■ Task directions ■
Could you copy the data verbatim from its first line up to and including the line that contains "de mémoire dans"?

++++ Recorded information

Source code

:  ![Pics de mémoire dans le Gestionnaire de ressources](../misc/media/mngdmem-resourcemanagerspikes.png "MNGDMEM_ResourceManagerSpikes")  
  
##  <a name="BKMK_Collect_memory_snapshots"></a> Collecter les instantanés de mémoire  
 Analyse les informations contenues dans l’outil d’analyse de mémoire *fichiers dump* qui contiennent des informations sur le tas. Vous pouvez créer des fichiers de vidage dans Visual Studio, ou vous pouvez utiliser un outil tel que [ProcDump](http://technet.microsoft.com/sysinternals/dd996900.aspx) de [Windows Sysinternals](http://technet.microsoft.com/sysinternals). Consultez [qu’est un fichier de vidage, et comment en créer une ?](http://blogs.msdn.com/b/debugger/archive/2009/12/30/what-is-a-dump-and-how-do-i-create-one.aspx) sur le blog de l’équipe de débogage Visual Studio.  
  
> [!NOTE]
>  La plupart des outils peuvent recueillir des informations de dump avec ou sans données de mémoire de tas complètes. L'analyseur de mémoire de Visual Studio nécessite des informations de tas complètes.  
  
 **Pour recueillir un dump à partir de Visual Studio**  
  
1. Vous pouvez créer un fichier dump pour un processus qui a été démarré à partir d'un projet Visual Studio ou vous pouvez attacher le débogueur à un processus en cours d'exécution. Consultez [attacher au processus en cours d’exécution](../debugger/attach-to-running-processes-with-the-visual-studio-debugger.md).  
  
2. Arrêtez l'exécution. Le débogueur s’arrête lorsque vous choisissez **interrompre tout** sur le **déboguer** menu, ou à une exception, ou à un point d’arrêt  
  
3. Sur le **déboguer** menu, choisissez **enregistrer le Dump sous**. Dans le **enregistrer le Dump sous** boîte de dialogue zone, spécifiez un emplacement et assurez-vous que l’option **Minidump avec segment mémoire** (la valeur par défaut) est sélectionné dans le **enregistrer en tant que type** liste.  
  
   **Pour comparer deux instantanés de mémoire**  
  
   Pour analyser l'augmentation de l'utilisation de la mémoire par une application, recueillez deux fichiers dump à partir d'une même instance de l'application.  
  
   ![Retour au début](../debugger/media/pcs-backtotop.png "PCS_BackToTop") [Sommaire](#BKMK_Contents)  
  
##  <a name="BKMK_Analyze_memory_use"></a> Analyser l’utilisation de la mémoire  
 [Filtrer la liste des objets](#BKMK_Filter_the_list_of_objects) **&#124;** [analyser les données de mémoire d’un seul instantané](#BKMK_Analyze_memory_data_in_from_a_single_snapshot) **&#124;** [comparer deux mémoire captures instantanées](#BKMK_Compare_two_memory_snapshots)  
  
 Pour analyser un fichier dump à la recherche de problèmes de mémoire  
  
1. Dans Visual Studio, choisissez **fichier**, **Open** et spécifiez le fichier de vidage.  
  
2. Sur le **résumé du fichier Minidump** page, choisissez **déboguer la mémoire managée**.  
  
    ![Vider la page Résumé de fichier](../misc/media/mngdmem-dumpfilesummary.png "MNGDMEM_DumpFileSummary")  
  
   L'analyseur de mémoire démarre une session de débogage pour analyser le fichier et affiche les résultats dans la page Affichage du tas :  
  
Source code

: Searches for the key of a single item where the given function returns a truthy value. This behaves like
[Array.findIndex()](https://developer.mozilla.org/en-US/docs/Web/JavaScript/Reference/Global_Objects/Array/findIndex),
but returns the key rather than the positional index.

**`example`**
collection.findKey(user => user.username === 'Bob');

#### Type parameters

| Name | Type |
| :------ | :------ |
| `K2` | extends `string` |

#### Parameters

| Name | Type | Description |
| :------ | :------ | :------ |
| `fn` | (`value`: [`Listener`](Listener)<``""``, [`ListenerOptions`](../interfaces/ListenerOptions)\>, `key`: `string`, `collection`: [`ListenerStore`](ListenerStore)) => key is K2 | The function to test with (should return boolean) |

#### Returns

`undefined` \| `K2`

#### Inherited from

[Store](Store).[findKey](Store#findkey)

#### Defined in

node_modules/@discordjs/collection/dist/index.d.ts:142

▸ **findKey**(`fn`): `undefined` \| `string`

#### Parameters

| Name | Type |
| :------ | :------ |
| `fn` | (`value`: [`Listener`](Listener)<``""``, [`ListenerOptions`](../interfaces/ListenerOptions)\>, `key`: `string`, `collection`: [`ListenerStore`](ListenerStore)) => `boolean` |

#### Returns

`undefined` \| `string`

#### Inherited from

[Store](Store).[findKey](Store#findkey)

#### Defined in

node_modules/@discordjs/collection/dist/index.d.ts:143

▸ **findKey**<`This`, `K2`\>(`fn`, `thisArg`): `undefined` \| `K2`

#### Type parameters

++++++++

■ Your solution ■
Source code

:  ![Pics de mémoire dans le Gestionnaire de ressources](../misc/media/mngdmem-resourcemanagerspikes.png "MNGDMEM_ResourceManagerSpikes")  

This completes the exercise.